Insurance EuropeInsurance Europe
EU regulation must not jeopardise long-term investment

Insurance Europe warmly welcomes today’s European Commission green paper consultation on the long-term financing of the European economy.

“We fully support the Commission’s aim of starting a broad debate on how to address the urgent challenge of satisfying the large-scale and long-term investment requirements in the European economy,” said Sergio Balbinot, president of Insurance Europe.

As the insurance industry carries out its primary function as a provider of risk-transfer, protection and pension products, it generates predictable streams of claims over long periods and has historically been a natural investor in long-term assets. In the current economic and financial turmoil, insurers have an important role to play in EU growth and stability.

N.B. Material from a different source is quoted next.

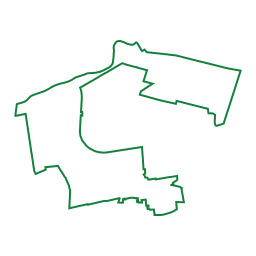 Faurei, Braila, Romania (Robinson projection)
{"feature_id": "2599482B41579129284084", "entity_name": "Faurei", "entity_type": "district", "adm_level": 2, "iso_a3": "ROU", "parent_name": "Romania", "parent_adm1": "Braila", "projection": "robinson", "projection_center": [27.267, 45.105], "detail": "fine", "context": "isolated", "style": "outline", "palette": "green", "viewbox_px": 256, "rotation_deg": 0, "n_neighbors": 0, "source": "geoboundaries", "source_scale": "gbopen_adm2", "svg_char_len": 3222}
<svg xmlns="http://www.w3.org/2000/svg" viewBox="0 0 256 256"><path d="M208.5,113.3L212.5,113.3L213.4,113.8L215.1,114.8L214.7,122.1L215.0,124.2L215.6,125.4L216.6,125.9L223.6,123.6L225.1,118.9L229.4,105.7L234.0,91.3L240.6,70.7L228.0,68.4L226.2,68.0L210.7,64.1L193.6,59.9L176.3,55.5L163.7,54.0L146.7,52.2L145.3,50.5L145.0,50.1L144.6,49.6L142.0,51.1L141.9,51.0L137.2,43.0L136.1,42.4L134.7,43.7L132.6,44.8L131.6,44.8L130.7,44.7L126.7,43.6L124.7,42.5L122.4,41.8L120.4,41.0L118.1,41.1L117.3,41.4L116.4,41.8L115.4,43.0L114.0,45.5L113.6,47.3L113.8,49.3L114.0,50.9L113.7,53.5L113.6,56.4L113.1,60.8L112.9,62.7L112.2,64.3L110.4,66.6L107.8,68.1L106.8,68.6L105.8,69.1L102.1,71.0L100.0,71.8L98.1,72.2L95.4,72.8L92.3,73.0L88.9,73.2L88.3,73.3L86.9,73.5L84.0,74.7L80.1,76.0L76.1,77.2L73.9,78.5L71.2,80.2L68.7,81.4L65.5,82.4L61.9,83.3L58.8,84.1L56.1,85.0L53.8,86.0L51.5,87.2L48.9,88.8L45.3,90.7L41.4,92.2L37.6,93.5L35.8,94.1L35.2,94.3L33.0,95.1L31.3,95.9L29.9,97.0L28.5,98.4L27.2,99.9L25.7,101.0L23.9,102.0L23.2,102.2L21.1,102.9L18.8,103.5L16.8,104.2L16.7,105.3L15.8,111.9L15.5,114.4L15.4,115.4L15.5,115.9L19.1,115.2L24.9,114.0L25.6,113.9L26.4,119.1L27.2,124.2L31.3,151.8L32.3,158.0L34.2,170.8L35.7,173.9L45.7,169.7L45.4,167.2L58.0,165.9L58.1,166.2L60.0,169.4L61.2,171.4L61.5,171.5L64.8,177.0L65.5,177.6L65.8,178.1L65.9,178.8L68.3,184.2L69.0,185.7L69.6,188.9L69.9,189.8L70.2,190.3L69.3,208.3L70.6,208.0L77.9,206.3L87.8,204.1L87.9,204.3L88.0,204.7L104.3,200.9L106.5,201.1L118.4,198.4L119.6,198.2L119.7,198.4L118.3,202.5L122.8,202.7L123.2,198.9L124.4,198.8L124.5,198.8L124.6,199.5L125.4,199.4L125.3,198.7L125.5,198.7L128.0,198.4L129.2,198.0L132.0,197.7L135.0,198.0L135.9,198.2L137.7,198.1L138.0,200.2L136.9,200.4L137.2,202.1L138.5,201.9L138.6,202.5L142.0,202.5L141.5,200.1L145.7,199.6L146.2,205.7L146.5,205.7L148.5,205.5L148.6,206.7L147.4,206.7L147.3,206.9L147.5,208.9L147.6,209.0L149.4,209.1L149.9,209.7L153.9,209.5L154.3,213.2L154.5,213.2L154.5,215.0L157.4,215.0L159.2,215.0L162.8,214.8L167.5,213.5L168.4,213.2L170.7,212.5L173.7,211.2L176.8,209.2L176.2,202.0L180.7,202.2L183.9,202.2L182.4,194.1L181.5,188.8L181.5,188.5L181.8,188.0L179.3,186.7L173.3,185.3L170.5,185.0L173.5,184.3L173.0,182.8L175.8,180.9L177.0,180.2L177.3,179.8L177.3,179.4L177.1,175.9L173.3,176.6L167.4,177.4L155.7,179.4L155.5,178.5L148.4,179.7L147.7,178.2L147.1,177.6L145.4,177.6L145.1,177.2L145.0,176.4L144.5,175.6L143.7,174.5L144.8,173.9L145.2,173.4L144.9,169.2L143.5,169.2L142.9,159.0L142.5,154.3L142.1,148.6L142.2,147.4L142.1,147.0L125.8,149.5L109.6,152.0L106.3,152.5L102.9,152.6L98.8,152.2L97.0,151.7L94.8,151.1L89.3,148.2L86.5,145.9L82.1,140.3L80.6,136.4L80.4,135.6L80.1,133.2L79.9,131.4L80.1,127.9L80.4,121.6L80.8,115.3L82.3,115.5L82.2,112.0L81.0,112.1L81.7,100.1L81.8,97.4L81.7,94.9L81.4,92.3L81.2,90.8L80.1,87.6L81.1,87.1L83.6,85.7L86.1,84.2L88.6,82.8L91.0,81.4L93.5,80.0L96.0,78.5L100.9,75.6L104.5,73.5L104.9,73.2L105.7,72.8L106.7,72.4L114.7,67.6L122.3,63.2L126.5,64.7L135.9,67.2L136.2,67.2L136.8,67.2L137.2,67.3L137.2,67.6L147.0,70.2L144.6,77.9L143.5,81.2L143.5,81.3L152.6,83.7L140.9,91.3L139.8,94.7L158.7,99.9L163.7,101.1L175.9,103.8L176.6,100.9L182.1,102.3L204.6,108.0L207.9,108.8L208.4,112.9L208.5,113.3Z" fill="none" stroke="#15803d" stroke-width="2"/></svg>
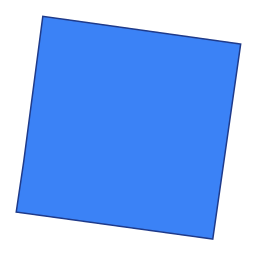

“In the wave of regulatory reforms currently facing the European insurance industry, it is therefore vital that any changes do not jeopardise insurers’ ability to provide this much-needed long-term financing and stability to the economy,” said Balbinot.

“Europe’s renewed economic growth depends on it.”

Insurers are the largest non-bank institutional investors in Europe, with over €7 700bn of assets under management at the end of 2011. Insurers invest in a broad range of asset classes, with two-thirds held in corporate and government bonds. Both directly and indirectly, they provide funding for activities on which European economic growth depends, such as infrastructure projects, mortgages, government debt and investments in SMEs and large corporates.

“In the push to implement regulatory reforms, this broader macro-economic picture must not be forgotten,” said Balbinot. This important point has already been publicly recognised by bodies such as the Financial Stability Board and the G-20.

Capital requirements and balance sheet volatility in the forthcoming Solvency II regulation, for example, must not make it more expensive for insurers to invest in long-term assets.

As the green paper rightly recognises: “… if banks reduce their exposure to long-term real assets as a consequence of increasing liquidity requirements, institutional investors with long-term liabilities could fill the gap as long as the regulatory framework avoids an excessive focus on short-term volatility.”